Opponents to the Cape Wind project have suffered another setback, with a new court ruling dismissing a series of complaints related to the state’s jurisdiction in assessing the project.

Barnstable Superior Court Judge Robert Kane ruled in favor of Cape Wind Associates, and struck down four of five counts brought by the town of Barnstable, the Alliance to Protect Nantucket Sound and a group of individuals, who had claimed the state’s review of the project’s impact was inadequate.

On the remaining count, Judge Kane ruled that the matter was still pending with a state agency, and there could be no challenge until that process was complete.

The decision is complex, in part because of the geography of the project.

Cape Wind Associates LLC want to build 130 wind turbine generators over 25 square miles on Horseshoe Shoal, in federal waters in Nantucket Sound.
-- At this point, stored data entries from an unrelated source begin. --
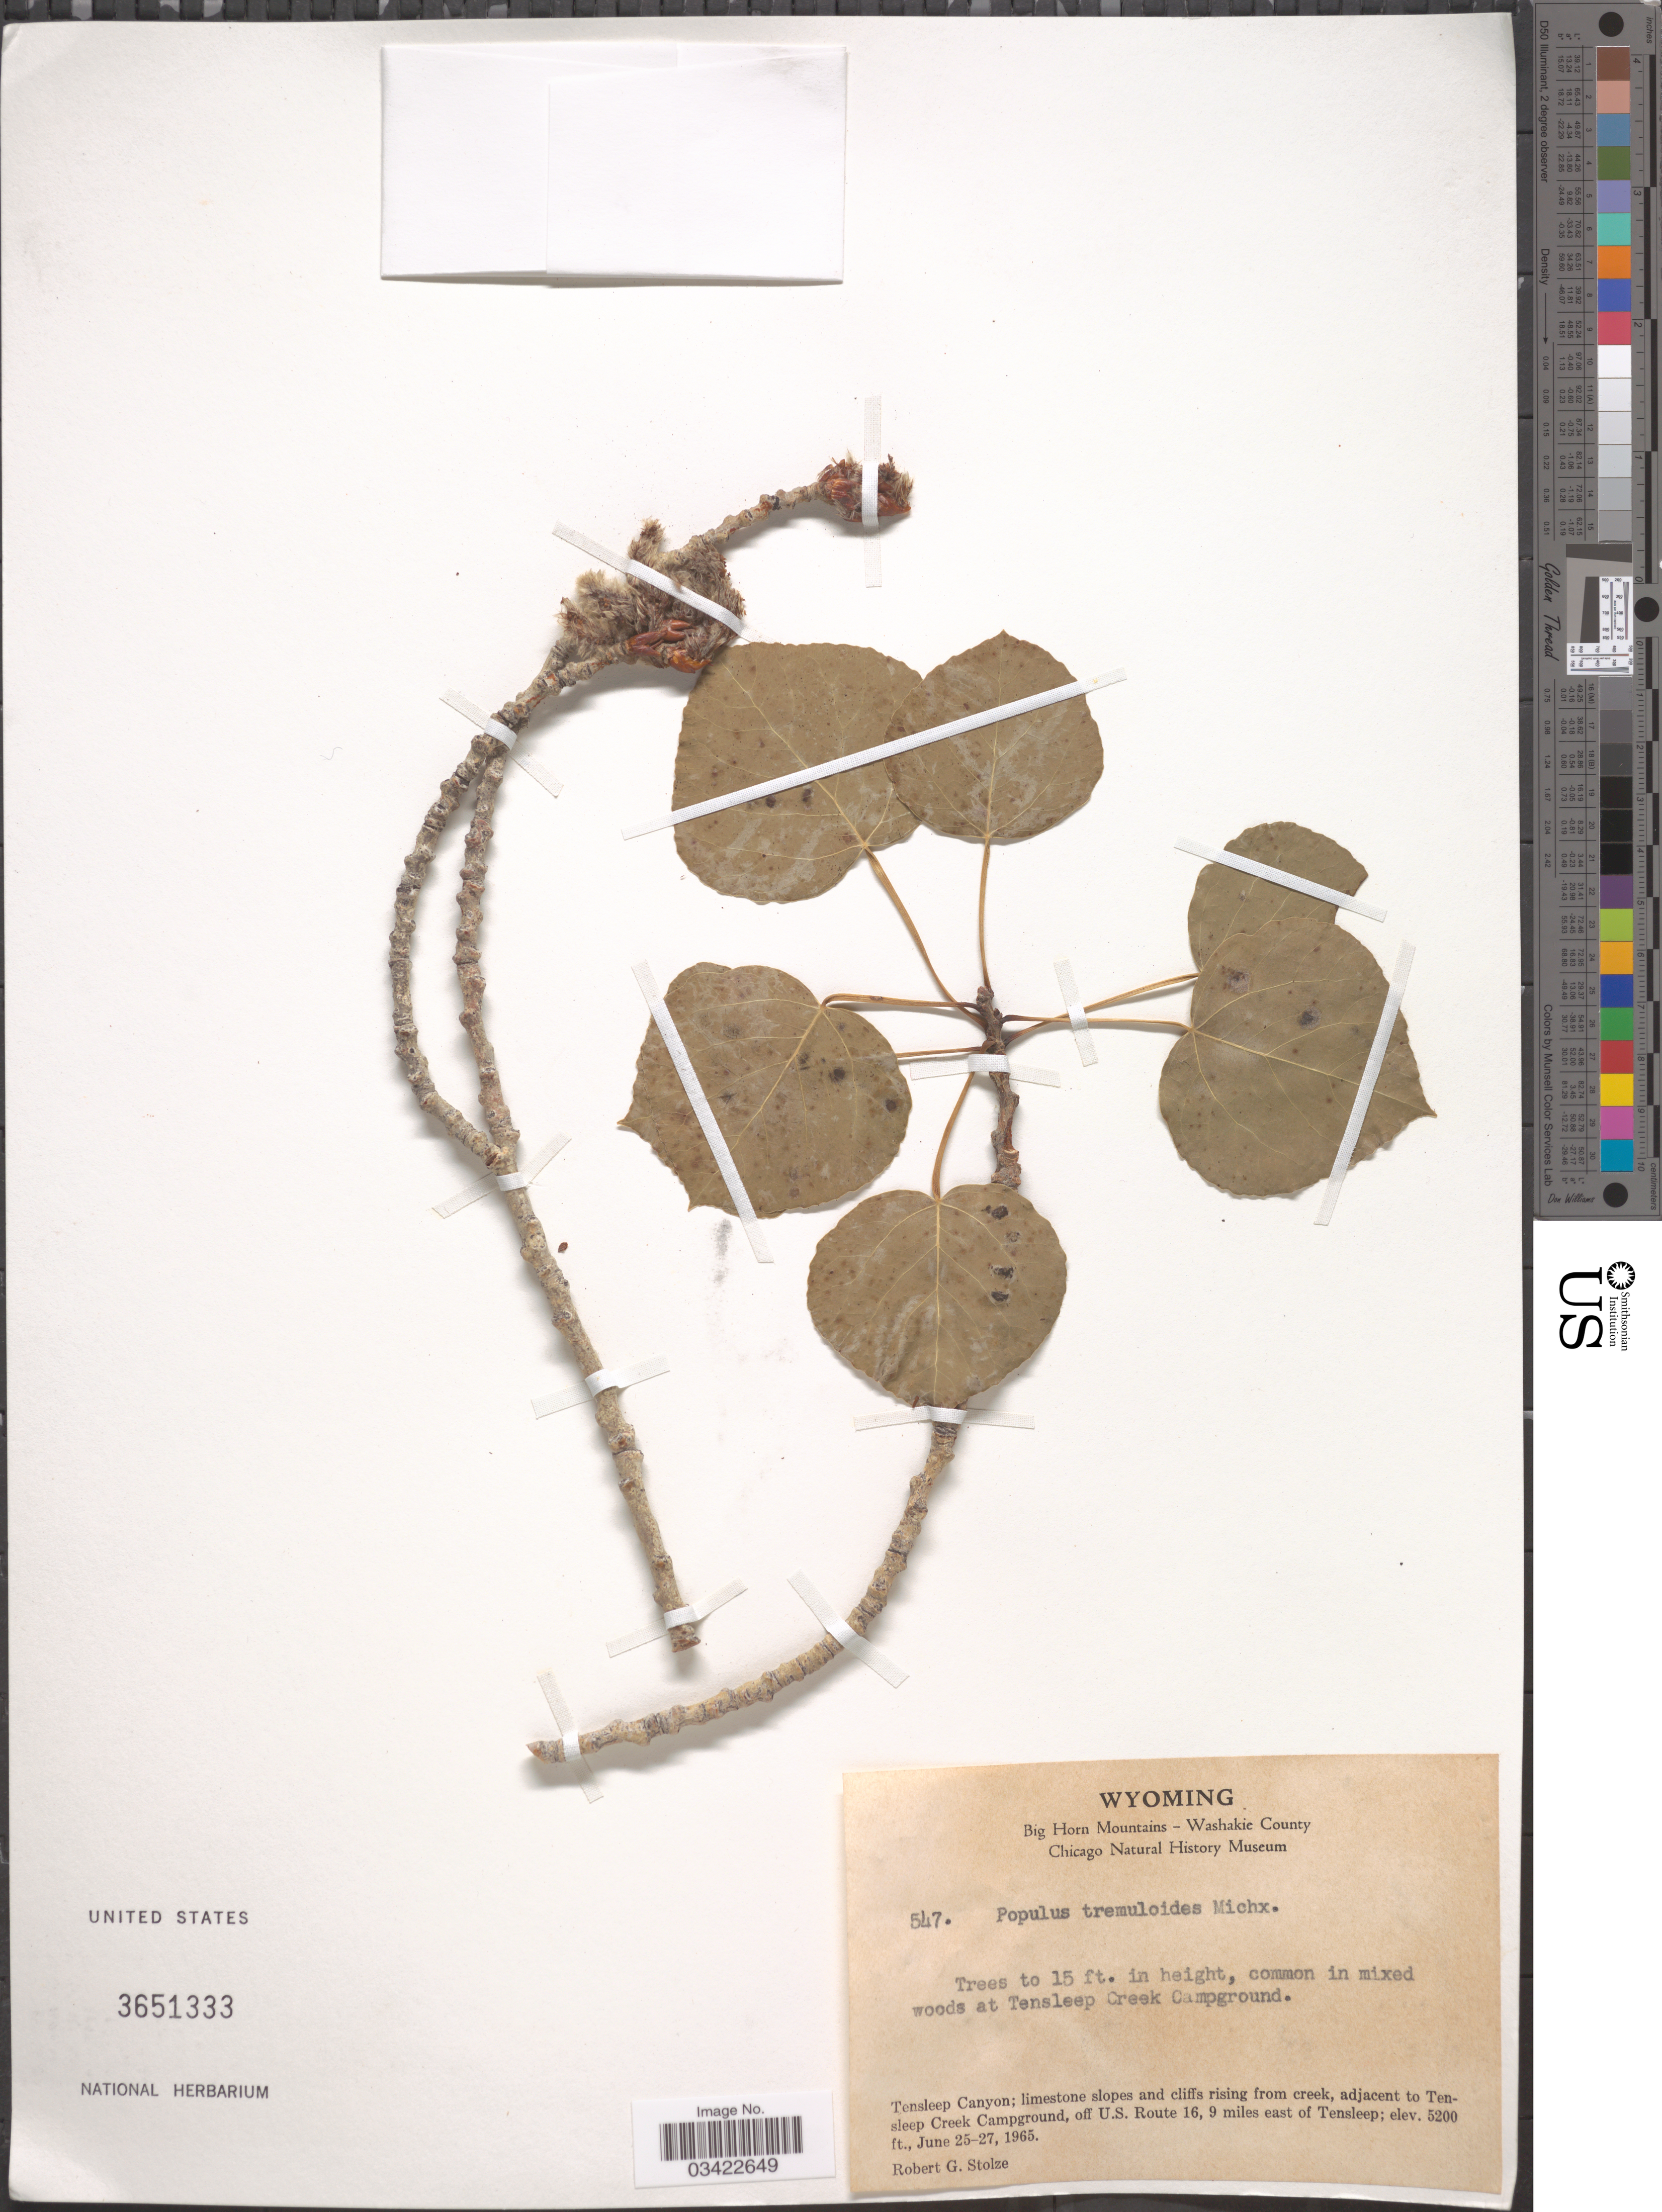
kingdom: Plantae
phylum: Tracheophyta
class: Magnoliopsida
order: Malpighiales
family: Salicaceae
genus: Populus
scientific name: Populus tremuloides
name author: Michx.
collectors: R. G. Stolze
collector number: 547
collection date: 1965-06-25/1965-06-27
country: United States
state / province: Wyoming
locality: Big Horn Mountains, Washakie County. Common in mixed wood at Tensleep Creek Campground. Tensleep Canyon; limestone slopes and cliffs rising from creek, adjacent to Tensleep Creek Campground, off U.S. route 16, 9 miles east of Tensleep.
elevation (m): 1585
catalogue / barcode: US 3651333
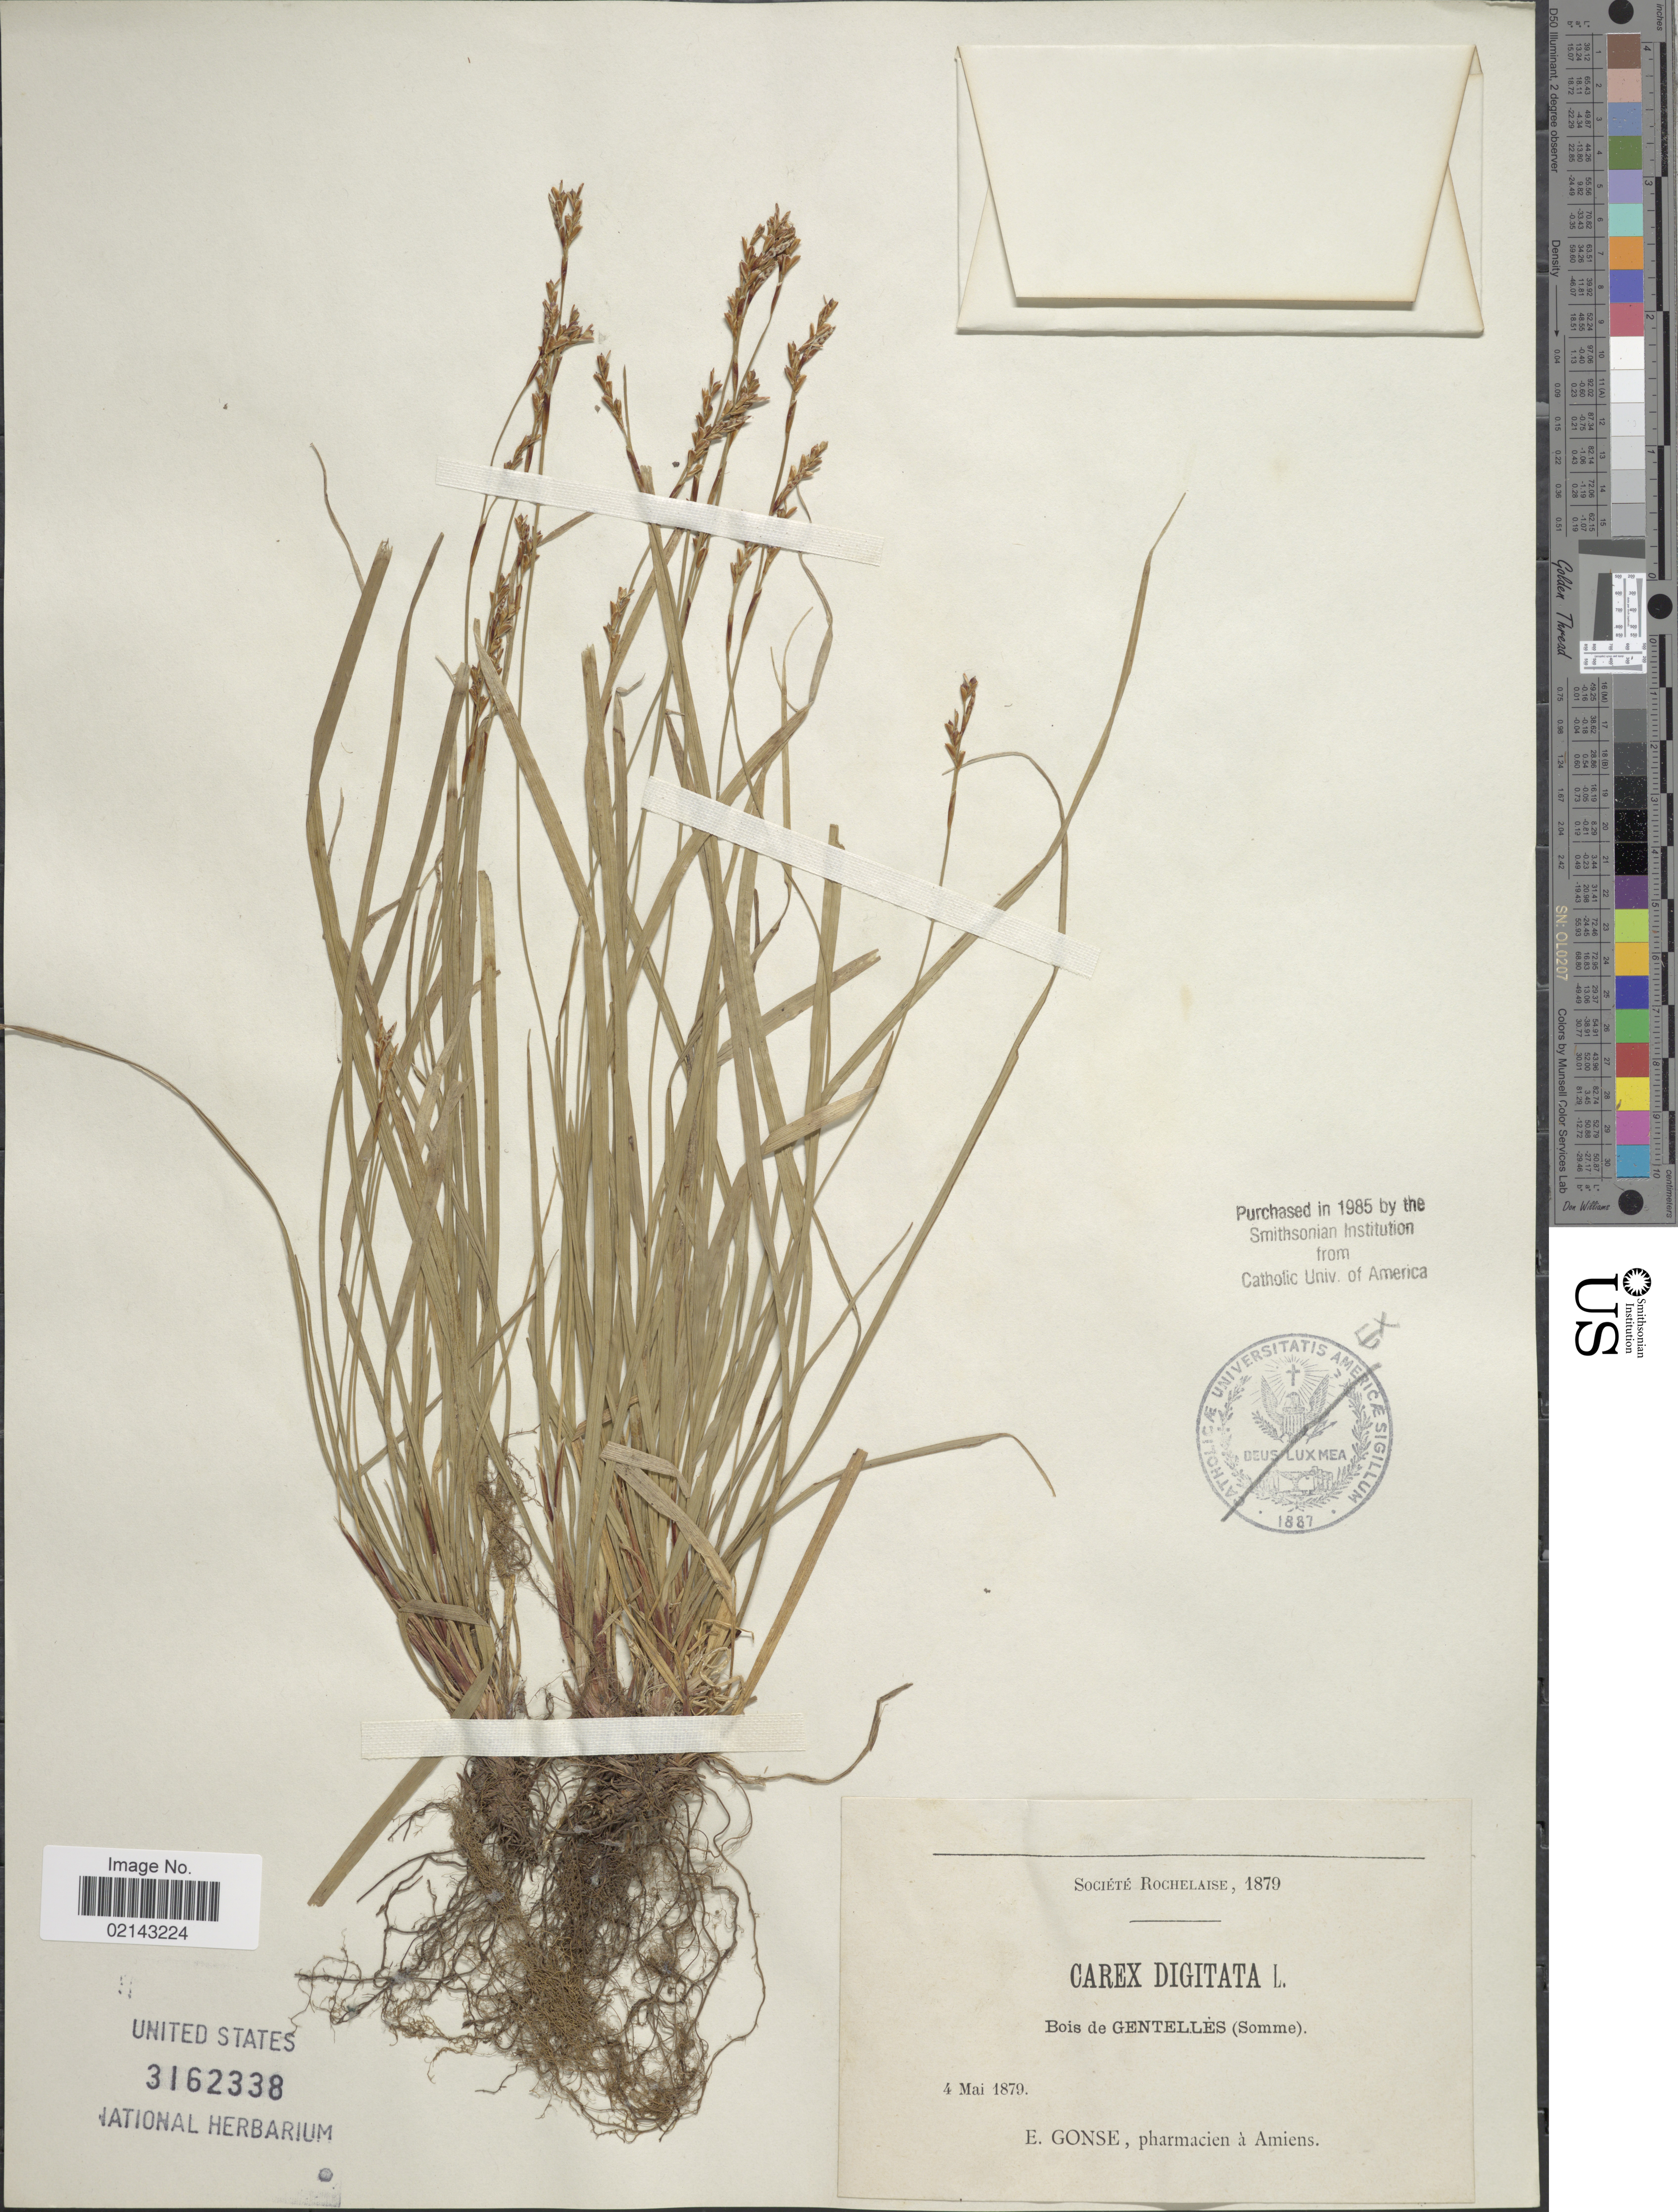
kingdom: Plantae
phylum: Tracheophyta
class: Liliopsida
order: Poales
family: Cyperaceae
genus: Carex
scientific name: Carex digitata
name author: L.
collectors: E. Gonse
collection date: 1879-05-04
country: France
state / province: Hauts-de-France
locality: Bois de Gentellés (Somme)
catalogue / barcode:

But there also will be 25 miles of underwater cable connecting it to the NStar facility at Yarmouth, which is within state jurisdiction.

The opponents argued that last year, when the state Executive Office of Energy and Environmental Affairs approved the project it did so on the basis of an inadequate assessment under the Massachusetts Environment Policy Act, which did not include those on the part of the project in federal waters.

State secretary of energy and environmental affairs Ian Bowles, they argued, had improperly limited the scope of that assessment.

But Judge Kane found Mr. Bowles’s “jurisdictional determination was correct as a matter of law.”

Cape Wind welcomed the outcome, with company president Jim Gordon saying: “The court rejected the opponents’ primary argument and agreed that Massachusetts agency review was proper.”

While a number of other legal actions are ongoing, the decision brings the seven-year controversy about the project a little closer to conclusion.

The largest hurdle still before the proponents is the final determination of the lead federal permitting agency, the Minerals Management Service.

It produced a generally favorable draft environmental impact statement at the start of this year, and subsequently took some 4,200 submissions, both in writing and at a series of public hearings.

A final federal EIS is due around November, and is expected to be followed by yet more legal challenges.